Koşulların bu niteliğinden dolayı, kitle eylemleri, dünyanın her yerinde, doğrudan burjuva egemenliğe yöneliyor ve en küçük bir çatışma kısa sürede isyan ve ayaklanmalara dönüşüyor. Şili’de metro ücretlerine yüzde dört oranında zam yapılması, Lübnan’da internete vergi getirilmesi büyük halk ayaklanmalarına yol açmıştı.

Devrimci durum koşullarında, her devrimci komünist partinin ilk görevi, devrimi pratik bir sorun olarak ele almaktır.

Evet, ABD dahil, bütün dünyada devrim pratik bir sorun haline gelmiştir. Burjuva devletin zora dayalı bir devrimle yıkılması ve politik iktidarın ele geçirilmesi pratik bir mesele halini almıştır. Bir devrimci komünist parti, soruna böyle yaklaşmadan, proletarya ve emekçi sınıflara politik iktidarın zora dayalı bir devrimle ele geçirilmesini birinci ve temel hedef olarak göstermeden devrimci komünist bir zeminde artık kalamaz.

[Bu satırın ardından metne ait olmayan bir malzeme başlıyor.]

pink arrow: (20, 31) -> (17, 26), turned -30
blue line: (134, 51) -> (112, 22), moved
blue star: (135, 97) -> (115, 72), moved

Elbette, gelişmelerin sıçramalar halinde ortaya çıktığını kavramayan uzlaşmacılar ve sosyal reformistler bu değişimi anlayamazlar. Hele de ABD gibi emperyalist-kapitalist sistemin kalbinde iktidarın proletaryanın, emekçi sınıfların eline geçmesini tahayyül bile edemezler. Çünkü onların gerçek dünyasında -itiraf etmeseler de- emperyalist sistem belirsiz bir geleceğe kadar kalıcıdır.

Fakat emekçi sınıflar, proletarya başka türlü düşünüyor ve sadece bağımlı ülkelerde değil, emperyalist-kapitalist sistemin kalbinde, ABD’de dahi iktidara, “power”a yöneliyorlar.

Bütün dünyada “Şimdi Devrim Zamanı”.